Nah, I’m just a multi-genre, multi-faceted person who is inspired by many things and who feels the need to bring those ideas to life. I don’t think I could ever write in only one genre, as many authors are able to. For me, it would feel claustrophobic! I simply write what I love and I love paranormal, suspense, satire, mystery, modern fantasy, literary, romantic comedy, picture books, tween and young adult fiction, and even nonfiction. Each genre transports me into a marvelous, different dreamland where everything is possible and where I set the rules—except, of course, when my characters take over, as sometimes they seem to think they have control over me.
I can write a scary story in the morning, have lunch, then work on a sweet picture book in the afternoon.
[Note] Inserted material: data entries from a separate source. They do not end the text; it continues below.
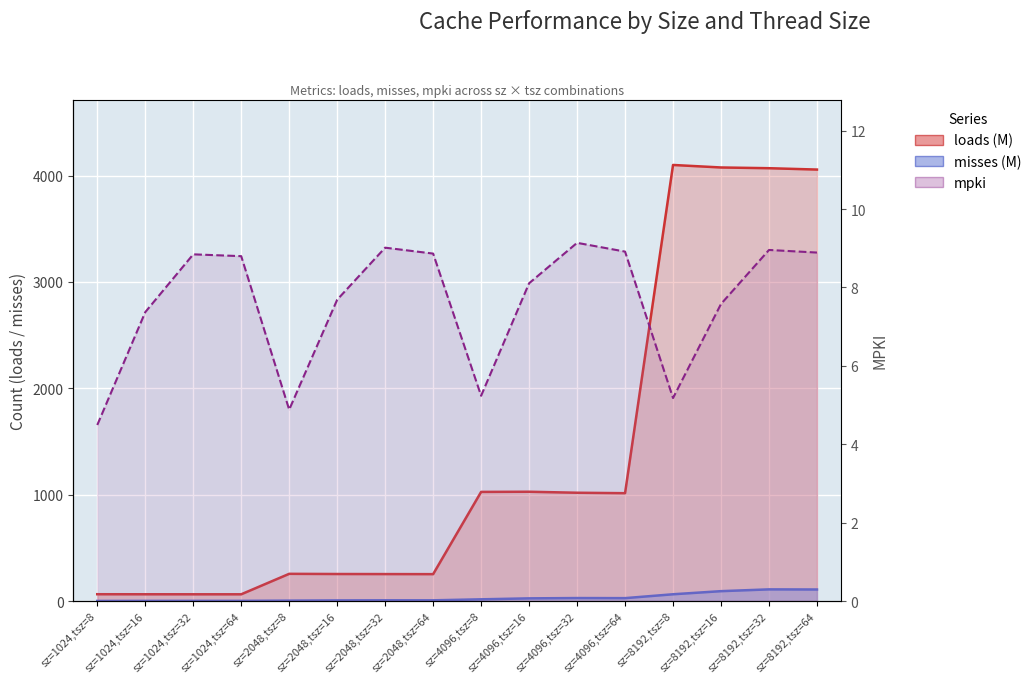

Read the loads value at sz=8192,tsz=64.

4057.1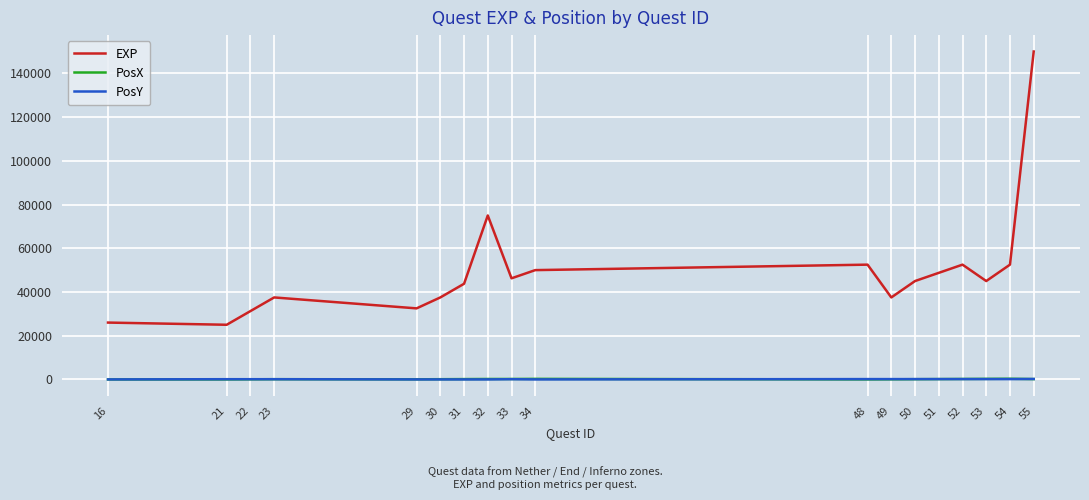

What is the difference between the second highest and second lowest values in the PosX series?

250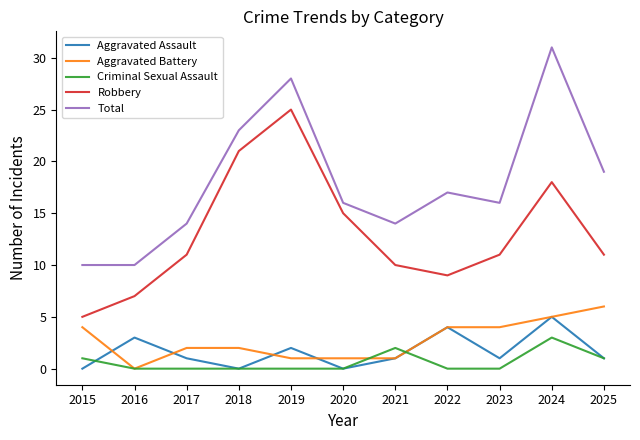

Reading left to right, transcribe all the data shown in this chart.

Aggravated Assault: 0	3	1	0	2	0	1	4	1	5	1
Aggravated Battery: 4	0	2	2	1	1	1	4	4	5	6
Criminal Sexual Assault: 1	0	0	0	0	0	2	0	0	3	1
Robbery: 5	7	11	21	25	15	10	9	11	18	11
Total: 10	10	14	23	28	16	14	17	16	31	19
It’s like switching modes and happens pretty much automatically, though my mood changes as well. Of course, although the actual writing process is the same for all fiction (after all, it doesn’t matter what you write, it all must contain a good plot and flow, compelling characters, sparkling dialogue, etc.), the actual ‘atmospheric’ aids I use for writing change. For instance, I like to listen to haunting, mysterious music when I write horror and paranormal suspense. During the writing of latest horror novel, Dark Lullaby, I spent months listening to the music score of the movie The Village. On occasions I even lit candelabra on my desk. It goes without saying that I would never do this while writing a picture book! During the writing and editing of The Doll Violinist and The Magic Violin, both children’s picture books, I selected soul-filling, sublime violin music.
In the end, there is that absolute need to put those thoughts to paper, to convert those ideas to the ‘reality’ of my fictional world, yes, to bring those dreams to life until they become so real, I find myself thinking about the story and conversing with the characters day and night—no matter the genre. This is the way creativity works.